La voce di Greta Thunberg non ha fatto breccia in tutti i cuori d’Europa. Mentre l’Ue è riuscita a raggiungere un accordo sul clima al termine di una discussione lunghissima ed estenuante, fissando al 2050 il raggiungimento dell’obiettivo della neutralità climatica dell’Unione, la Polonia ha deciso di defilarsi per continuare sulla propria strada. Varsavia ha alzato un muro insormontabile con gli altri 26 Paesi, che hanno invece sottoscritto l’intesa. Il perché di un comportamento simile arriva dal premier polacco, Mateusz Morawiecki, il quale ha sottolineato che l’obiettivo prefissato dall’Europa è troppo ambizioso e costoso per uno Stato come la Polonia che ancora oggi continua ad affidarsi ai combustibili fossili.

Il presidente della Commissione Ue, Ursula von der Leyen, si è detta soddisfatta per il grande sostegno ricevuto dalla quasi totalità dei Paesi membri al suo Green Deal, pur comprendendo la posizione della Polonia. Per evitare l’impasse Bruxelles ha concesso una sorta di proroga al governo polacco, che avrà tempo fino al giugno 2020 per aderire alla strategia che farà dell’Unione Europea “la prima regione al mondo a zero emissioni”. Secondo alcune fonti europee, Morawiecki avrebbe addirittura proposto di ritardare l’obiettivo prefissato dall’Ue al 2070.

Lo scontro sul clima

La Polonia di Jaroslaw Kaczynski ha deciso di anteporre gli interessi economici nazionali a un accordo climatico giudicato da Varsavia più di facciata che non effettivamente utile alla causa. I sovranisti polacchi non sono tuttavia gli unici ad aver accumulato più di una riserva sulla linea green intrapresa da Bruxelles. Anche Repubblica Ceca e Ungheria sono rimasti perplessi di fronte all’idea di inserire un tetto alle emissioni di Co2, ma alla fine sia Praga che Budapest, a differenza di Varsavia, hanno detto sì a denti stretti. Come detto, la Polonia avrà tempo fino a giugno per tornare “sulla retta via” indicata dall’Ue. In questo lasso di tempo il governo polacco analizzerà la proposta di von der Leyen sul Fondo per la transizione, uno strumento che in linea teorica dovrebbe aiutare le regioni europee a mettere in atto la transizione al green nei vari settori industriali. La proposta ufficiale dovrebbe essere recapitata ai polacchi – così come agli altri Paesi – il prossimo 8 gennaio.
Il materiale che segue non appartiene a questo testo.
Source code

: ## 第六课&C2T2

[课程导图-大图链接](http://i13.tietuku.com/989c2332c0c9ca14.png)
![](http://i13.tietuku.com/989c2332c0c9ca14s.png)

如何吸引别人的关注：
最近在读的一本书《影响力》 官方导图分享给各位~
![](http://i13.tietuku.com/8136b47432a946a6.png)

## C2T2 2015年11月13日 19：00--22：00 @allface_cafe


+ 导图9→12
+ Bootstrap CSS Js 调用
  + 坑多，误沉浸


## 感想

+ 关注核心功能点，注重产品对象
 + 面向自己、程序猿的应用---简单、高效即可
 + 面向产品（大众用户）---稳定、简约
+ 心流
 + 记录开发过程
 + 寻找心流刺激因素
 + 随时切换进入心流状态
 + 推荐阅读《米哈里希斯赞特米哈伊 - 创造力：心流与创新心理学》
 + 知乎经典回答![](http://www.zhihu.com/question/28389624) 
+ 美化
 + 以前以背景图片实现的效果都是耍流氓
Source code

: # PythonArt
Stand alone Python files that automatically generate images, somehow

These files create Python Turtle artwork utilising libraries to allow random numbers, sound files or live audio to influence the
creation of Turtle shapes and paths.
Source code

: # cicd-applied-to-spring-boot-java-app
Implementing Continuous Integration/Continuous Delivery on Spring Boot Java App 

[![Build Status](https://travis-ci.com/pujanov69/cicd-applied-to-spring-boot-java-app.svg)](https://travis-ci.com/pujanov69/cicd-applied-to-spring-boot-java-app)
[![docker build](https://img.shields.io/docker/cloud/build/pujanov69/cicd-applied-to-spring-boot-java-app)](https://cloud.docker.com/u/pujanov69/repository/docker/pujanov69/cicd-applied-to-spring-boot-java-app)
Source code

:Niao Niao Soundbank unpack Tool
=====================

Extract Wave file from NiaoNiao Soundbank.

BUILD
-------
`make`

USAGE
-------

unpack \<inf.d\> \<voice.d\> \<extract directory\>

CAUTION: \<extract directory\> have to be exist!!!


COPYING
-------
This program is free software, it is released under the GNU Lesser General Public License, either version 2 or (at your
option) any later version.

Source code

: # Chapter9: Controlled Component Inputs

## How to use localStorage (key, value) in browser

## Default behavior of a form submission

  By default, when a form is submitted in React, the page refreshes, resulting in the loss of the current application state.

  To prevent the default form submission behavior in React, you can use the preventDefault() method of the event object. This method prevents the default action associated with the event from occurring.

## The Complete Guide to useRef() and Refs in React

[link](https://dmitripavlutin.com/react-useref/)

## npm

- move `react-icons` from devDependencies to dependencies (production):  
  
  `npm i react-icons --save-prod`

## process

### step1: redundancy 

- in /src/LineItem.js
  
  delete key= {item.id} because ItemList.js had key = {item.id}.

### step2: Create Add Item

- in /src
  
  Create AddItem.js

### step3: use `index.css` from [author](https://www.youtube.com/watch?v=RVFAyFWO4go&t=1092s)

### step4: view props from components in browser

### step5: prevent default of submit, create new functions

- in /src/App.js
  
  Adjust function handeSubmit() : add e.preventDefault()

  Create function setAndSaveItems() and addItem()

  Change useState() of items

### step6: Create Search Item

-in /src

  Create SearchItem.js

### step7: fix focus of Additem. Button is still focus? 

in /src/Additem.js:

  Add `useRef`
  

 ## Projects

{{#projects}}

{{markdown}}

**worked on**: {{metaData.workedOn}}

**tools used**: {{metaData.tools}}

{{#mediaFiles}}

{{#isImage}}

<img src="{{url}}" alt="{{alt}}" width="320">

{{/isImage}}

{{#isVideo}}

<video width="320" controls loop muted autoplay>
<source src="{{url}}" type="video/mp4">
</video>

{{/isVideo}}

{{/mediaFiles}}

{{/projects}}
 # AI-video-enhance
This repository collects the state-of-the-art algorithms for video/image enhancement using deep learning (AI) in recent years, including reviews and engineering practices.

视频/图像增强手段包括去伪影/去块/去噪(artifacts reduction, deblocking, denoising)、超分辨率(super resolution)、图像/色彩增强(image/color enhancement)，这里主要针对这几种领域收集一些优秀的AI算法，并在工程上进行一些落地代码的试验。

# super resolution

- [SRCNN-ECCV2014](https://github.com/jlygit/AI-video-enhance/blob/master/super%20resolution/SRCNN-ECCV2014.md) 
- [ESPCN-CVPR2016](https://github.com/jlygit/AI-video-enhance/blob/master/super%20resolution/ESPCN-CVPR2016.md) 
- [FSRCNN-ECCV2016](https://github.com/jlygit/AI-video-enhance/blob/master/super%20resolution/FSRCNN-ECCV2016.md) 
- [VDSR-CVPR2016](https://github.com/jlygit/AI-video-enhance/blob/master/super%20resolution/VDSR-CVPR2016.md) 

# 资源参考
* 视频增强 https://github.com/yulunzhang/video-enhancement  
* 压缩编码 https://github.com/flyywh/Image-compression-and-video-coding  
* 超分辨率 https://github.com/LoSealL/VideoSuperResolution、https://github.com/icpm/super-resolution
Transizione green e nucleare

Alcune stime quantificano in circa 500 miliardi di euro il costo della transizione energetica della Polonia: un’infinità per le casse di un Paese che vuole investire i suoi denari per altre politiche. Certo è che la Polonia ha fin qui opposto resistenza a ogni accordo sul clima discusso in sede europea. Riguardo l’ultimo vertice, il Consiglio europeo ha approvato il nuovo obiettivo climatico, avvisando però che “in questa fase, uno Stato membro non può impegnarsi ad attuare tale obiettivo. Il Consiglio europeo tornerà sulla questione nel giugno 2020”. In mezzo a tutto questo von der Leyen si è spinta a parlare addirittura di “successo”. Eppure è sotto gli occhi di tutti: una parte d’Europa non ha alcuna intenzione di collaborare sul clima alle condizioni imposte dai gretini. Accanto alla transizione green c’è anche la questione nucleare che contribuisce a inasprire le differenti vedute tra il cosiddetto blocco di Visegrad e il resto d’Europa. Già, perché mentre Ungheria, Repubblica Ceca e Polonia vorrebbero utilizzare I fondi europei per il nucleare come forma di energia eco-sostenibile, Bruxelles la pensa diversamente.